(EXTRACT PROVIDED)
########################################

2018-10-11

Using Boost.Hana to simplify the generation of Python bindings

Jan-Willem Buurlage

Recently, I have implemented Python bindings for a number of software libraries I work on. For this, I have used the excellent pybind11, which makes it easy to provide bindings for basic C++ functions and classes. Generating bindings for functions and classes looks like this:

// bindings for a function
m.def("add", &add, "A function which adds two numbers");
// bindings for a class
py::class_<Pet>(m, "Pet").def(py::init<const std::string &>())

While writing these bindings, I ran into two problems for two different projects, and in both cases they lead to lengthy binding definitions with a lot of repeated code.

########################################

(SUPPLIED INFORMATION)
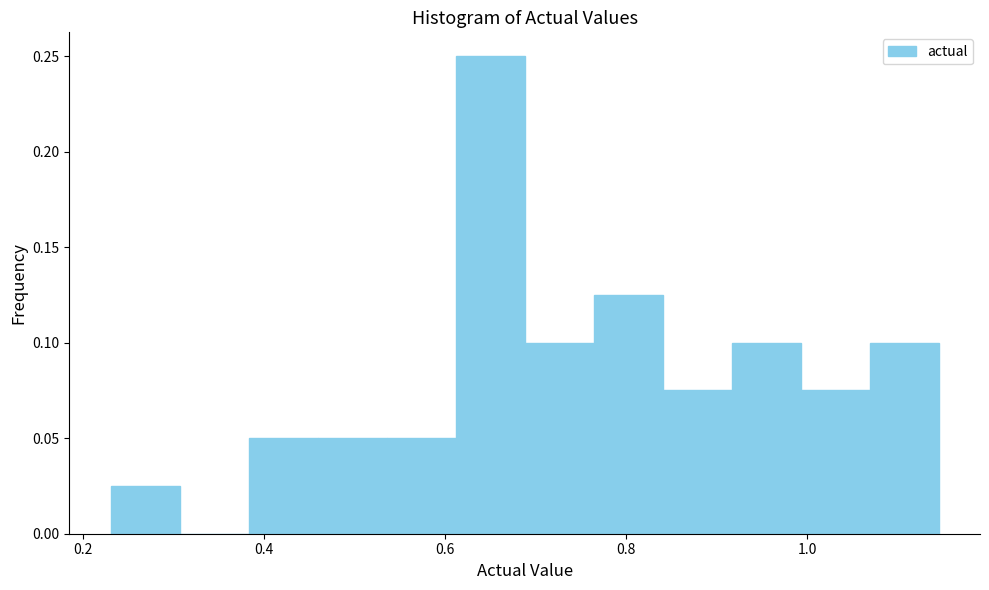

Read against the x-axis, roughly where is the centre of the tallest bar?

0.66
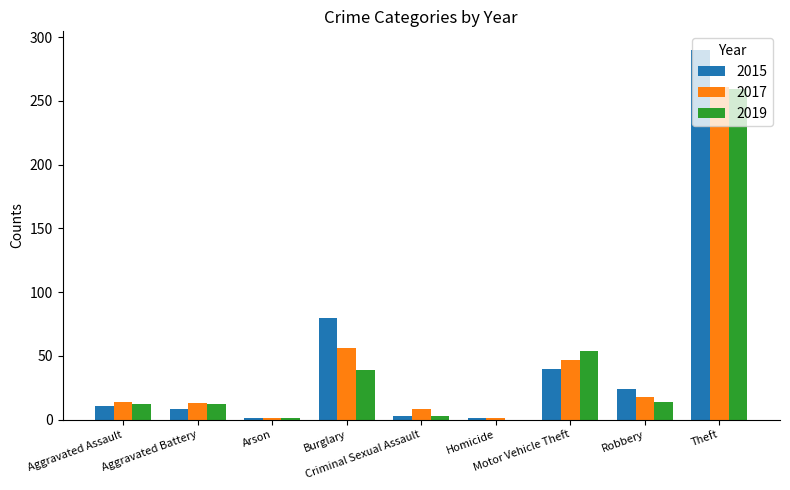

What is the spread (max minus min) of values at Criminal Sexual Assault?

5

########################################

From the post on generating Python bindings above, reproduce word for word the passage that starts at "While writing these" and ends after "of repeated code.".

(EXERCISE ANSWER)
While writing these bindings, I ran into two problems for two different projects, and in both cases they lead to lengthy binding definitions with a lot of repeated code.